My Explanation of Why They Got it Wrong About Blood Using Only the NWT

by cofty 203 Replies latest watchtower medical

  • This is my tigersuit
    This is my tigersuit

    @cofty your essay totally kicked ass. thanks for sharing!

  • cofty
    cofty

    Thank you Tiger.

    Yadda - I think the article you linked briefly hits the key point but buries it under a lot of other stuff a JW could refute.

  • OneEyedJoe
    OneEyedJoe
    Thanks, cofty, for this...I hope you don't mind if I claim this research as my own should the need arise.  This is especially pertinent considering the wt study in two weeks veers into a tangent on blood.
  • cofty
    cofty

    Help yourself Joe.

    I would love to see a JW attempt to refute this honestly.

  • jhine
    jhine

    Just read this , I know late to the party as usual . Excellent piece of work Cofty . Your reasoning is spot on . 

                                           Jan 

  • EdenOne
    EdenOne

    Cofty, there's something that your excellent essay left out and I'd like to hear your take on it.

    How do you explain the seemingly redundant command in Acts to 'abstain from blood' and then 'abstain from strangled meat'? Why the author of Acts [or the apostles and elders in Jerusalem] felt it was necessary to make BOTH items as separate commands, when, in principle, 'abstain from blood' would already rule out unbled meat?

    Your thoughts?

    Eden

  • jhine
    jhine

    I read somewhere that in places where Roman games were held and Gladiators might be killed in the arena some people , not Jews presumably , thought that to drink the blood of a dying Gladiator would bring luck or something . The writer  seemed to think that the reference to abstain from blood MAY have something to do with these kind of practises , but that was only a theory .

                                         Jan 

                                      

  • cofty
    cofty

    Interesting question Eden, thanks.

    If we go back to the OT context that I explained in the OP, whenever an animal's life was taken it was to be symbolically returned to god by pouring out the blood on the ground.

    By the way the injunction is phrased in Acts 15 it rules out any use of the blood or the meat of an animal that was not slaughtered correctly. By that I mean the animal's blood was poured out on the ground and not used for any other purpose.

    This raises another very important challenge to Jehovah's Witnesses. 

    In a modern abattoir the blood is salvaged and sold on to be used for all sorts of commercial purposes. According to Acts 15 it would therefore be unlawful for a Christian to eat the meat since the life of the animal has not been returned to god.

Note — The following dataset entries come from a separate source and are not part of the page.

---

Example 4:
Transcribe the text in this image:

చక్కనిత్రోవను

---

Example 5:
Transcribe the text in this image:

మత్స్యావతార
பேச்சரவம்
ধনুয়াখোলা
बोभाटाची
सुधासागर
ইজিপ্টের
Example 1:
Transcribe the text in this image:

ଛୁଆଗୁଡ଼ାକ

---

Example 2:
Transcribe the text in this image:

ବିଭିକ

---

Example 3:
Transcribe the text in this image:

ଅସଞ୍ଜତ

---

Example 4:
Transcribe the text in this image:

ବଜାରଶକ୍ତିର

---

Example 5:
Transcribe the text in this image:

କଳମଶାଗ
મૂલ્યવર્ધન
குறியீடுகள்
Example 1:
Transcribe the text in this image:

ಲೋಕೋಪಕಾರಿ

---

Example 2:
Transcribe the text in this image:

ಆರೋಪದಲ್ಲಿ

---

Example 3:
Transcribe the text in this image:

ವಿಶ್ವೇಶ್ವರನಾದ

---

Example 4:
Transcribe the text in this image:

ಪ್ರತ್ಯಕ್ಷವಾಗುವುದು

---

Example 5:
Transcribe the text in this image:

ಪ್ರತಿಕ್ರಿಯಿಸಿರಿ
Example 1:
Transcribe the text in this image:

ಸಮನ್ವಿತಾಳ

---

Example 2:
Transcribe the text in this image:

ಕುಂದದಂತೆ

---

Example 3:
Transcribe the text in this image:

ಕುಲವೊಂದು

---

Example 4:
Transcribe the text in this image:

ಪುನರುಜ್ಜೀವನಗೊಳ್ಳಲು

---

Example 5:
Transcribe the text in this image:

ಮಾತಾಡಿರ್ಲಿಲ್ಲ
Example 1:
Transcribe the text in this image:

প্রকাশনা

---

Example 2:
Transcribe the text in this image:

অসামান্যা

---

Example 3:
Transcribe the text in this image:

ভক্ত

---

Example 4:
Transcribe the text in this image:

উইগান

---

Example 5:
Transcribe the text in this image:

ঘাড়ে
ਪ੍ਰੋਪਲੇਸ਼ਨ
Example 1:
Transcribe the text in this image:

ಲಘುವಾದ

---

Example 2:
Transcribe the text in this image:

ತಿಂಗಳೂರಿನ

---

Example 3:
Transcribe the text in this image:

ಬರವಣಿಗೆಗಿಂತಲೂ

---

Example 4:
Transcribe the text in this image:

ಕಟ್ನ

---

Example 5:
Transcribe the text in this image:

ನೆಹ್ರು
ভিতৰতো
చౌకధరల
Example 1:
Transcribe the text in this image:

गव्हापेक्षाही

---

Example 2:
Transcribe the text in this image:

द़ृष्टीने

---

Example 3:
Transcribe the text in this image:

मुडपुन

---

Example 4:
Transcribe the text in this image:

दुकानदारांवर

    Therefore the Watchtower get it doubly wrong with their rules on blood. Firstly they deny life-saving blood that has no sacred value, since the donor's life was not taken. Secondly, they permit their followers to contravene the bible's law on blood by eating the meat of animals that have not been slaughtered according to god's command.

  • Apognophos
    Apognophos
    Oh, that's interesting.  I've wondered about that seemingly-redundant language in Acts too.  I thought "strangled meat" might refer to meat with blood in it and "blood" itself might refer to products made from blood like blood sausage.
  • EdenOne
    EdenOne

    I've read an interesting take on this matter, months ago, but I cannot pinpoint it right now off my memory. It goes more or less like this: the jewish DIETARY command regarding blood is covered by the command 'abstain from strangled meat'. However, the command 'abstain from blood' would encompass everything that, under Moses' law, would make someone carry blood guilt, such as intentional murder, or homicide by negligence. There was some pretty convincing scriptural support given, which I don't recall at the moment, but my recolection was that this is the argument that makes more logical sense.

    I would also add another possibility, that happens to possibly merge with the above. The Israelite married males were sternly warned to avoid sex with their wives during their menstrual period. In Jesus' day, one of the reasons the Jews avoided defilement by association with gentiles was because the gentiles kept sexual intercourse with women during their menstrual period. This was a serious issue under Moses' law. I propose it would also be a cause of tension between Jewish Christians and Gentile Christians. So, the quite generic command to 'abstain from blood' could be a diplomatic way to address a very delicate and intimate issue of sexual conduct.